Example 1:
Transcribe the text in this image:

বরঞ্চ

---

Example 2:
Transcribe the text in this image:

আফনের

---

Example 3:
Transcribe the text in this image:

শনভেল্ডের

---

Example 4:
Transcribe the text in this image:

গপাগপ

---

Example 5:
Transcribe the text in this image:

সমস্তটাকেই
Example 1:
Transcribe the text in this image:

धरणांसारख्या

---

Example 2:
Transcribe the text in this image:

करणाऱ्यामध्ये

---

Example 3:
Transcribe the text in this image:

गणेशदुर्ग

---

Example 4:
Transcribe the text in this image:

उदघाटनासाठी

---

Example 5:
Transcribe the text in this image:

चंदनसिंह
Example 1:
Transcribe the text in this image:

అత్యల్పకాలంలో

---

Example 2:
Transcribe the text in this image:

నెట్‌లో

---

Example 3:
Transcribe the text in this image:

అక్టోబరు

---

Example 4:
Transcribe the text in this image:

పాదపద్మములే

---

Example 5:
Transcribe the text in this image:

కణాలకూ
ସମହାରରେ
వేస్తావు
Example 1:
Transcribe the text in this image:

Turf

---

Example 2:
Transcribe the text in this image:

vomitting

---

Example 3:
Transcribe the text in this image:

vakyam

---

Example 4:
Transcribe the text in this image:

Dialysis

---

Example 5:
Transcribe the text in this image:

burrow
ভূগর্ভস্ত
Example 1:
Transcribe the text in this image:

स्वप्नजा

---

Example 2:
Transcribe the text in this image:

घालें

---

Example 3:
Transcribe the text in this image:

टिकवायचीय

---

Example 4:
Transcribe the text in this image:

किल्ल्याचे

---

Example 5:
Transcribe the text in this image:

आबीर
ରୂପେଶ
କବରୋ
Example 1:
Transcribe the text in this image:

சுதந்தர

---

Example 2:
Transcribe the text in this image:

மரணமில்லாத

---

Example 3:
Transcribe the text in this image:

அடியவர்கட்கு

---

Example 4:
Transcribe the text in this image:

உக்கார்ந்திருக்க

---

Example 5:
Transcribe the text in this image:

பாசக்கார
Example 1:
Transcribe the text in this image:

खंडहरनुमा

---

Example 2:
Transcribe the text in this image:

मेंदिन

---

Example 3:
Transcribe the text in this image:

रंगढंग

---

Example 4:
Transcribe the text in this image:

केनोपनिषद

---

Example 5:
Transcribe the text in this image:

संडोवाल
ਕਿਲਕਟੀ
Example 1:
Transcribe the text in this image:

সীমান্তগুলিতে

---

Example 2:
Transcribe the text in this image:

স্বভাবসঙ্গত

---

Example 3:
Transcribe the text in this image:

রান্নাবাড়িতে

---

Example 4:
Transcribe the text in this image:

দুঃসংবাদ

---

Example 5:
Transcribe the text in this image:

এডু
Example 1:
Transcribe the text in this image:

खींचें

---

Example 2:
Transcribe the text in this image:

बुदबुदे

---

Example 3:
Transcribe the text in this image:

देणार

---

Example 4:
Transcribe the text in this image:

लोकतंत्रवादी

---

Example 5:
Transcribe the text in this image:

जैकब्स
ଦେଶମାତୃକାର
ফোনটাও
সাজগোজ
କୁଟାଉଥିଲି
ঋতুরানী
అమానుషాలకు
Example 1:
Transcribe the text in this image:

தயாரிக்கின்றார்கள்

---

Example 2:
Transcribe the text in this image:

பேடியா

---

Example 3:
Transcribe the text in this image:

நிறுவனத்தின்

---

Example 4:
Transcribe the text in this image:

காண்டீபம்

┄┄┄┄┄┄┄┄┄┄┄┄┄┄┄┄┄┄┄┄

- _What the task requires_
All of the data needs to be repeated exactly.

- _Response to the exercise_
Example 1:
Transcribe the text in this image:

বরঞ্চ

---

Example 2:
Transcribe the text in this image:

আফনের

---

Example 3:
Transcribe the text in this image:

শনভেল্ডের

---

Example 4:
Transcribe the text in this image:

গপাগপ

---

Example 5:
Transcribe the text in this image:

সমস্তটাকেই
Example 1:
Transcribe the text in this image:

धरणांसारख्या

---

Example 2:
Transcribe the text in this image:

करणाऱ्यामध्ये

---

Example 3:
Transcribe the text in this image:

गणेशदुर्ग

---

Example 4:
Transcribe the text in this image:

उदघाटनासाठी

---

Example 5:
Transcribe the text in this image:

चंदनसिंह
Example 1:
Transcribe the text in this image:

అత్యల్పకాలంలో

---

Example 2:
Transcribe the text in this image:

నెట్‌లో

---

Example 3:
Transcribe the text in this image:

అక్టోబరు

---

Example 4:
Transcribe the text in this image:

పాదపద్మములే

---

Example 5:
Transcribe the text in this image:

కణాలకూ
ସମହାରରେ
వేస్తావు
Example 1:
Transcribe the text in this image:

Turf

---

Example 2:
Transcribe the text in this image:

vomitting

---

Example 3:
Transcribe the text in this image:

vakyam

---

Example 4:
Transcribe the text in this image:

Dialysis

---

Example 5:
Transcribe the text in this image:

burrow
ভূগর্ভস্ত
Example 1:
Transcribe the text in this image:

स्वप्नजा

---

Example 2:
Transcribe the text in this image:

घालें

---

Example 3:
Transcribe the text in this image:

टिकवायचीय

---

Example 4:
Transcribe the text in this image:

किल्ल्याचे

---

Example 5:
Transcribe the text in this image:

आबीर
ରୂପେଶ
କବରୋ
Example 1:
Transcribe the text in this image:

சுதந்தர

---

Example 2:
Transcribe the text in this image:

மரணமில்லாத

---

Example 3:
Transcribe the text in this image:

அடியவர்கட்கு

---

Example 4:
Transcribe the text in this image:

உக்கார்ந்திருக்க

---

Example 5:
Transcribe the text in this image:

பாசக்கார
Example 1:
Transcribe the text in this image:

खंडहरनुमा

---

Example 2:
Transcribe the text in this image:

मेंदिन

---

Example 3:
Transcribe the text in this image:

रंगढंग

---

Example 4:
Transcribe the text in this image:

केनोपनिषद

---

Example 5:
Transcribe the text in this image:

संडोवाल
ਕਿਲਕਟੀ
Example 1:
Transcribe the text in this image:

সীমান্তগুলিতে

---

Example 2:
Transcribe the text in this image:

স্বভাবসঙ্গত

---

Example 3:
Transcribe the text in this image:

রান্নাবাড়িতে

---

Example 4:
Transcribe the text in this image:

দুঃসংবাদ

---

Example 5:
Transcribe the text in this image:

এডু
Example 1:
Transcribe the text in this image:

खींचें

---

Example 2:
Transcribe the text in this image:

बुदबुदे

---

Example 3:
Transcribe the text in this image:

देणार

---

Example 4:
Transcribe the text in this image:

लोकतंत्रवादी

---

Example 5:
Transcribe the text in this image:

जैकब्स
ଦେଶମାତୃକାର
ফোনটাও
সাজগোজ
କୁଟାଉଥିଲି
ঋতুরানী
అమానుషాలకు
Example 1:
Transcribe the text in this image:

தயாரிக்கின்றார்கள்

---

Example 2:
Transcribe the text in this image:

பேடியா

---

Example 3:
Transcribe the text in this image:

நிறுவனத்தின்

---

Example 4:
Transcribe the text in this image:

காண்டீபம்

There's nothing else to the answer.